The fast pace of computer innovation has provided us with more powerful systems at lower prices. This leaves many of us with a dilemma. Every time we upgrade one of our computers to gain more speed, more storage or more bells and whistles, we're left with an older computer that no longer meets our needs.
For most of us, the easiest thing to do is to put the old computer system in a closet, the basement or some other out-of-sight, out-of-mind location. There are, however, better solutions, particularly if the computer in question is still operable and less than five years old.
The worst choice you can make is to put the computer (or any electronic equipment) in the trash. Landfills are no place for the harmful chemicals, including lead, cadmium, beryllium and mercury, found in virtually all digital equipment. With many other solutions available, there's no reason to simply throw an old computer away.
You might find someone else to whom you can give your old computer. Nonprofit organizations are good choices, mainly because they often have to use their funding for priorities other than purchasing new technology.

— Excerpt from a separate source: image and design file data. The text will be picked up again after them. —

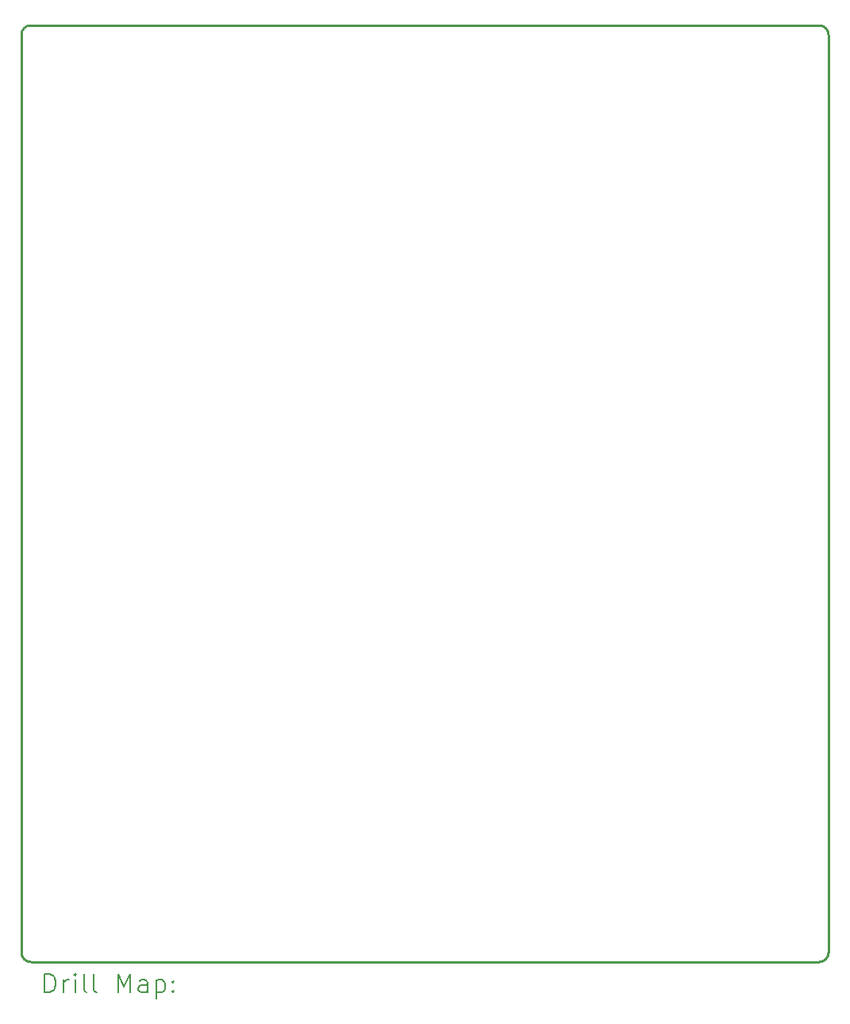
<source format=gbr>
%TF.GenerationSoftware,KiCad,Pcbnew,8.0.7*%
%TF.CreationDate,2025-03-19T13:37:56-04:00*%
%TF.ProjectId,dyno_inst_3,64796e6f-5f69-46e7-9374-5f332e6b6963,rev?*%
%TF.SameCoordinates,Original*%
%TF.FileFunction,Drillmap*%
%TF.FilePolarity,Positive*%
%FSLAX45Y45*%
G04 Gerber Fmt 4.5, Leading zero omitted, Abs format (unit mm)*
G04 Created by KiCad (PCBNEW 8.0.7) date 2025-03-19 13:37:56*
%MOMM*%
%LPD*%
G01*
G04 APERTURE LIST*
%ADD10C,0.250000*%
%ADD11C,0.200000*%
G04 APERTURE END LIST*
D10*
X20598100Y-11602200D02*
G75*
G02*
X20498100Y-11702200I-100000J0D01*
G01*
X20498100Y-11702200D02*
X12087500Y-11702200D01*
X11987500Y-11602200D02*
X11987500Y-1820000D01*
X11987500Y-1820000D02*
G75*
G02*
X12087500Y-1720000I100000J0D01*
G01*
X20498100Y-1720000D02*
G75*
G02*
X20598100Y-1820000I0J-100000D01*
G01*
X12087500Y-1720000D02*
X20498100Y-1720000D01*
X20598100Y-1820000D02*
X20598100Y-11602200D01*
X12087500Y-11702200D02*
G75*
G02*
X11987500Y-11602200I0J100000D01*
G01*
D11*
X12235777Y-12026184D02*
X12235777Y-11826184D01*
X12235777Y-11826184D02*
X12283396Y-11826184D01*
X12283396Y-11826184D02*
X12311967Y-11835708D01*
X12311967Y-11835708D02*
X12331015Y-11854755D01*
X12331015Y-11854755D02*
X12340539Y-11873803D01*
X12340539Y-11873803D02*
X12350062Y-11911898D01*
X12350062Y-11911898D02*
X12350062Y-11940469D01*
X12350062Y-11940469D02*
X12340539Y-11978565D01*
X12340539Y-11978565D02*
X12331015Y-11997612D01*
X12331015Y-11997612D02*
X12311967Y-12016660D01*
X12311967Y-12016660D02*
X12283396Y-12026184D01*
X12283396Y-12026184D02*
X12235777Y-12026184D01*
X12435777Y-12026184D02*
X12435777Y-11892850D01*
X12435777Y-11930946D02*
X12445301Y-11911898D01*
X12445301Y-11911898D02*
X12454824Y-11902374D01*
X12454824Y-11902374D02*
X12473872Y-11892850D01*
X12473872Y-11892850D02*
X12492920Y-11892850D01*
X12559586Y-12026184D02*
X12559586Y-11892850D01*
X12559586Y-11826184D02*
X12550062Y-11835708D01*
X12550062Y-11835708D02*
X12559586Y-11845231D01*
X12559586Y-11845231D02*
X12569110Y-11835708D01*
X12569110Y-11835708D02*
X12559586Y-11826184D01*
X12559586Y-11826184D02*
X12559586Y-11845231D01*
X12683396Y-12026184D02*
X12664348Y-12016660D01*
X12664348Y-12016660D02*
X12654824Y-11997612D01*
X12654824Y-11997612D02*
X12654824Y-11826184D01*
X12788158Y-12026184D02*
X12769110Y-12016660D01*
X12769110Y-12016660D02*
X12759586Y-11997612D01*
X12759586Y-11997612D02*
X12759586Y-11826184D01*
X13016729Y-12026184D02*
X13016729Y-11826184D01*
X13016729Y-11826184D02*
X13083396Y-11969041D01*
X13083396Y-11969041D02*
X13150062Y-11826184D01*
X13150062Y-11826184D02*
X13150062Y-12026184D01*
X13331015Y-12026184D02*
X13331015Y-11921422D01*
X13331015Y-11921422D02*
X13321491Y-11902374D01*
X13321491Y-11902374D02*
X13302443Y-11892850D01*
X13302443Y-11892850D02*
X13264348Y-11892850D01*
X13264348Y-11892850D02*
X13245301Y-11902374D01*
X13331015Y-12016660D02*
X13311967Y-12026184D01*
X13311967Y-12026184D02*
X13264348Y-12026184D01*
X13264348Y-12026184D02*
X13245301Y-12016660D01*
X13245301Y-12016660D02*
X13235777Y-11997612D01*
X13235777Y-11997612D02*
X13235777Y-11978565D01*
X13235777Y-11978565D02*
X13245301Y-11959517D01*
X13245301Y-11959517D02*
X13264348Y-11949993D01*
X13264348Y-11949993D02*
X13311967Y-11949993D01*
X13311967Y-11949993D02*
X13331015Y-11940469D01*
X13426253Y-11892850D02*
X13426253Y-12092850D01*
X13426253Y-11902374D02*
X13445301Y-11892850D01*
X13445301Y-11892850D02*
X13483396Y-11892850D01*
X13483396Y-11892850D02*
X13502443Y-11902374D01*
X13502443Y-11902374D02*
X13511967Y-11911898D01*
X13511967Y-11911898D02*
X13521491Y-11930946D01*
X13521491Y-11930946D02*
X13521491Y-11988088D01*
X13521491Y-11988088D02*
X13511967Y-12007136D01*
X13511967Y-12007136D02*
X13502443Y-12016660D01*
X13502443Y-12016660D02*
X13483396Y-12026184D01*
X13483396Y-12026184D02*
X13445301Y-12026184D01*
X13445301Y-12026184D02*
X13426253Y-12016660D01*
X13607205Y-12007136D02*
X13616729Y-12016660D01*
X13616729Y-12016660D02*
X13607205Y-12026184D01*
X13607205Y-12026184D02*
X13597682Y-12016660D01*
X13597682Y-12016660D02*
X13607205Y-12007136D01*
X13607205Y-12007136D02*
X13607205Y-12026184D01*
X13607205Y-11902374D02*
X13616729Y-11911898D01*
X13616729Y-11911898D02*
X13607205Y-11921422D01*
X13607205Y-11921422D02*
X13597682Y-11911898D01*
X13597682Y-11911898D02*
X13607205Y-11902374D01*
X13607205Y-11902374D02*
X13607205Y-11921422D01*
M02*

</source>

But that's where the five-year limit comes in.
Generally speaking, if your computer is more than five years old, or in the case of a Windows system, has a pre-Pentium processor, it's unlikely most charities can make use of it. It's difficult to find software for these systems and, given the number of computers being donated, many charities no longer need to accept slower machines.
If the computer isn't operational, or has inoperable components, the best choice is to work with a recycling company -- we'll get to that on the next page. Recycling company representatives can evaluate the system and, in some cases, may be able to replace hard drives or other components to create a useful system. Many charities simply don't have the personnel or capabilities required to refurbish inoperable computers.